Dr. David Duncan, having been entrusted by the late Mr. Herbert Spencer with the writing of his biography, will be obliged to persons who may possess letters from him of value if they will kindly lend them for the purpose of such biograpny. All letters addressed to Dr. D. Duncan, care of H. R. Tedder, Esq., secretary, the Athenaeum, Pall-mall, London, S. W., will be carefully preserved and returned in due course to their owners. Mr. Spencer's autobiography will be published by Messrs. D. Appleton & Co., on March 25.

The steamship Princess Irene, bringing the remains of James Smithson, arrived in New York on January 20. These were transferred to the Dolphin of the U. S. Navy and taken to Washington. They have been deposited in the Smithsonian Institution until arrangements can be made for suitable burial in the grounds of the institution and the erection of a monument. The remains were brought to this country by Dr. A. Graham Bell, at whose instance the regents arranged for the removal, owing to the fact that the English cemetery at Genoa in which Smithson was buried was to be abandoned.
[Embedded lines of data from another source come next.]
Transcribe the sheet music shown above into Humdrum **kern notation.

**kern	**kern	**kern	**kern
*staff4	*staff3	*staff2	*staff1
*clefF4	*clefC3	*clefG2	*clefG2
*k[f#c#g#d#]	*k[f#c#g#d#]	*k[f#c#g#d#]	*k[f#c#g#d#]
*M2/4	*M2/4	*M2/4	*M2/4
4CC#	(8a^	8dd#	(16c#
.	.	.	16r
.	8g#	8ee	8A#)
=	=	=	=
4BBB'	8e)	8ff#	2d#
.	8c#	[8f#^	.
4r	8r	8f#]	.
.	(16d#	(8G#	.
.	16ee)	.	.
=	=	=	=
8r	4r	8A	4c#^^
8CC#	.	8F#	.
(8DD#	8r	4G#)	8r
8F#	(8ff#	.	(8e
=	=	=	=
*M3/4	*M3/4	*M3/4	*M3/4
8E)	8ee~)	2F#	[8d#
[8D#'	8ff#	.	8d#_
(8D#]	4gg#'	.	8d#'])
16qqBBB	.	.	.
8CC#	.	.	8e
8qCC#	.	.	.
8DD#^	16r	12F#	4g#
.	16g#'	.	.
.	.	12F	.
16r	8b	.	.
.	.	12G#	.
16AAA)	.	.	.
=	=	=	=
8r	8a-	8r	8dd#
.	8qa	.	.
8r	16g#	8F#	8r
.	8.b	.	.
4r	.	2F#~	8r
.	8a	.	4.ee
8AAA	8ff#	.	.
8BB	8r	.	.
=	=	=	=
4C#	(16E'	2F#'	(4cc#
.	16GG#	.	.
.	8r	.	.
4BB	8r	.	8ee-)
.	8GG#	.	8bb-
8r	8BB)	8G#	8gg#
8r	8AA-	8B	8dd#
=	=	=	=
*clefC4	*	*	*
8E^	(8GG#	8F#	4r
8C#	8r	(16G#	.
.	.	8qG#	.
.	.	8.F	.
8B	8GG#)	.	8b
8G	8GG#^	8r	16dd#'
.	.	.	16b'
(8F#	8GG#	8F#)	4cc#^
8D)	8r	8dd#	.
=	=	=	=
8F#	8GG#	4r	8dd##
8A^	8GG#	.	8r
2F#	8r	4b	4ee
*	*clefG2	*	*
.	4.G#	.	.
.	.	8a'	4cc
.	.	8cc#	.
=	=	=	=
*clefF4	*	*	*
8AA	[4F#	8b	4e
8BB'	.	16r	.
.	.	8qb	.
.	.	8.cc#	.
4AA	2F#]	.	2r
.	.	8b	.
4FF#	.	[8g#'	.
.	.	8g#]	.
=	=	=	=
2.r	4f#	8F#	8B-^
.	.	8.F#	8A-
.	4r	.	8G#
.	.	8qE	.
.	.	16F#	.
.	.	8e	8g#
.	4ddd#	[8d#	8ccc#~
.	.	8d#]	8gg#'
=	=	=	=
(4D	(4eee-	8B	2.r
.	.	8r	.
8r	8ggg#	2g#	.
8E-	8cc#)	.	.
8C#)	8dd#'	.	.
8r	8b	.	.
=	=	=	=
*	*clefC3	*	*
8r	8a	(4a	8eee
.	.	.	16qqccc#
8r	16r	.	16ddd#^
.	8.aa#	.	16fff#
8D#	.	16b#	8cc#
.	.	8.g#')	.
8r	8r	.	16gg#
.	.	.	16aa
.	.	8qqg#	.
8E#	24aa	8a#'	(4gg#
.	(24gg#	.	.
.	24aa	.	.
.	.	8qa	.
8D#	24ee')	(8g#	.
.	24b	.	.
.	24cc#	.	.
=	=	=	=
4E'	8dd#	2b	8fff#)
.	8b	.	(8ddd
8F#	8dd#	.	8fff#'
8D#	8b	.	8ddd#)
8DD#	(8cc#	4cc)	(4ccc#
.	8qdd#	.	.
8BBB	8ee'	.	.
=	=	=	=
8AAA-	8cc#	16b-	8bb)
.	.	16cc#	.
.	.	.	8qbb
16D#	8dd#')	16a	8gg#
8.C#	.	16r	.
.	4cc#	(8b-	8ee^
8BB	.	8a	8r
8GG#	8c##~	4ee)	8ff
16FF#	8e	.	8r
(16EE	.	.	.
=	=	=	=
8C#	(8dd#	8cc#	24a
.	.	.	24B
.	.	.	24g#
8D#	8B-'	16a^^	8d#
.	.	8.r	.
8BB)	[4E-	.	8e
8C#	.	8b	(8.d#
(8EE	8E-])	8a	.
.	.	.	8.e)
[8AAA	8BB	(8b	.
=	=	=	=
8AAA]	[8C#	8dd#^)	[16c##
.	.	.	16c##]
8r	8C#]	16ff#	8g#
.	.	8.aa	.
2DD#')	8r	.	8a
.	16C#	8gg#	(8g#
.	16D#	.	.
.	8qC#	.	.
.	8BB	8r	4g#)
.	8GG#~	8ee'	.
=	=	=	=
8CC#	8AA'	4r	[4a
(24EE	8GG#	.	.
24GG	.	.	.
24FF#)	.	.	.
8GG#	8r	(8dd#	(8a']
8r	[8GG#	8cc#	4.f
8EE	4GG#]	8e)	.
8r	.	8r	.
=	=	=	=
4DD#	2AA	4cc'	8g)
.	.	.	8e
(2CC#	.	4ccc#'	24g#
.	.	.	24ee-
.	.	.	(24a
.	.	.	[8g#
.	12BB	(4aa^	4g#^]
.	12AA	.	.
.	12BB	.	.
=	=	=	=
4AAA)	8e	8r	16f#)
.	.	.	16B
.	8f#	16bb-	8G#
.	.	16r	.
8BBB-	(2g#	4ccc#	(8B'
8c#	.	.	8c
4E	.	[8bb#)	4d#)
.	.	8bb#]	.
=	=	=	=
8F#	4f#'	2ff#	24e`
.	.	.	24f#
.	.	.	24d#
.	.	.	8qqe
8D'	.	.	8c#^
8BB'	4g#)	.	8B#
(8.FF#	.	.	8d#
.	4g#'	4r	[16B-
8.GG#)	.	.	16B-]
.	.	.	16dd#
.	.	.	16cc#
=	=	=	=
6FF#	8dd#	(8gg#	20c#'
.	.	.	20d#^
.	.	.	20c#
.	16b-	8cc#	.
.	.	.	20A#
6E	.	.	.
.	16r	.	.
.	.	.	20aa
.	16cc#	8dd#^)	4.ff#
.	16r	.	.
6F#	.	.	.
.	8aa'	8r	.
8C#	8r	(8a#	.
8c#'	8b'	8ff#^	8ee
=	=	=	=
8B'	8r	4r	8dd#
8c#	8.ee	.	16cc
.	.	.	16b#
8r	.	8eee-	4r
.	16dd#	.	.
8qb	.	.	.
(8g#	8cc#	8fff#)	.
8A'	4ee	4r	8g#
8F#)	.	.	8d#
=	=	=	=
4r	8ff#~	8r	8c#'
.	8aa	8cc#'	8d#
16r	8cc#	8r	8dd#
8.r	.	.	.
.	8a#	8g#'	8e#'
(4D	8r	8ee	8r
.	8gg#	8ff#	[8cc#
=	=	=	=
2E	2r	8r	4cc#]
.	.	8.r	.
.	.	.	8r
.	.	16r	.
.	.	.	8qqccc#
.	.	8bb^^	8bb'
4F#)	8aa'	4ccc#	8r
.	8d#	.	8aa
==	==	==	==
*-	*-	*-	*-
At the annual meeting of the Royal Astronomical Society on February 12, Ambassador Choate received the society's gold medal on behalf of Professor George E. Hale, of the Yerkes Observatory.—The Lalande prize in astronomy has been conferred upon Director W. W. Campbell, of the Lick Observatory, by the Paris Academy of Sciences.—The French minister of public instruction and fine arts has conferred the degree of officer of public instruction upon Dr. Lester F. Ward for his scientific and sociological works.